__INSTRUCTION__.
Can you quote every line of the records below word for word, leaving out the pictures?

□ □ □ □ □

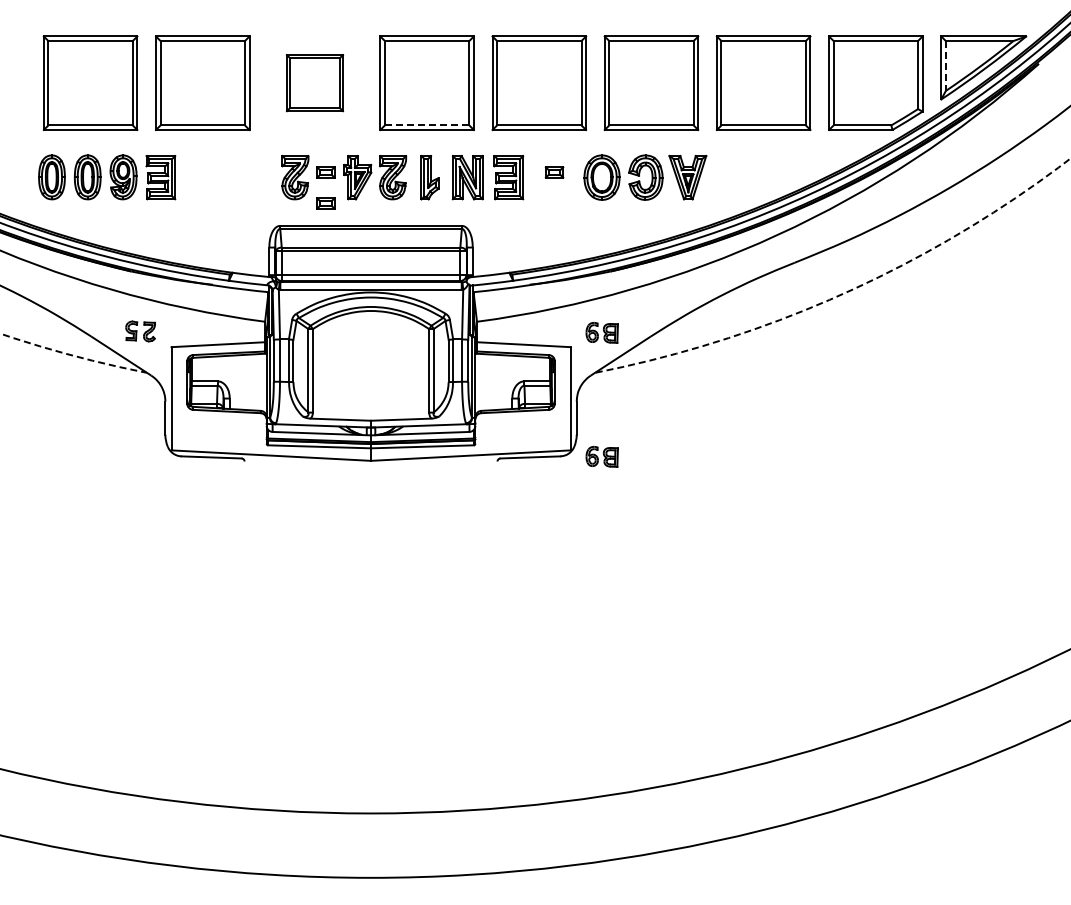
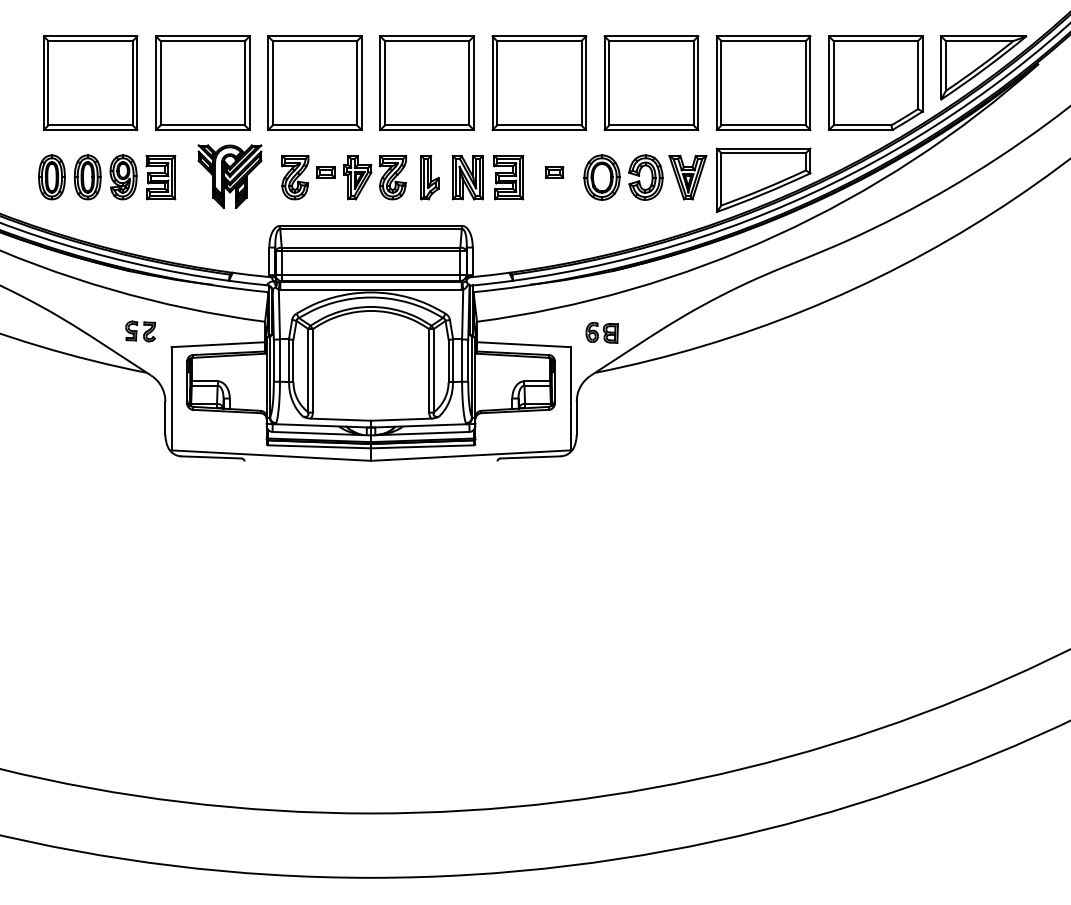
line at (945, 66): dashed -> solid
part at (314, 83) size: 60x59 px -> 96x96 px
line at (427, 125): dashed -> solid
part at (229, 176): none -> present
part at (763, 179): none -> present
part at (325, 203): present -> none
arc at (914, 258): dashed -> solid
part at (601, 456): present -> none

□ □ □ □ □

__RESPONSE__.
line at (945, 66): dashed -> solid
part at (314, 83) size: 60x59 px -> 96x96 px
line at (427, 125): dashed -> solid
part at (229, 176): none -> present
part at (763, 179): none -> present
part at (325, 203): present -> none
arc at (914, 258): dashed -> solid
part at (601, 456): present -> none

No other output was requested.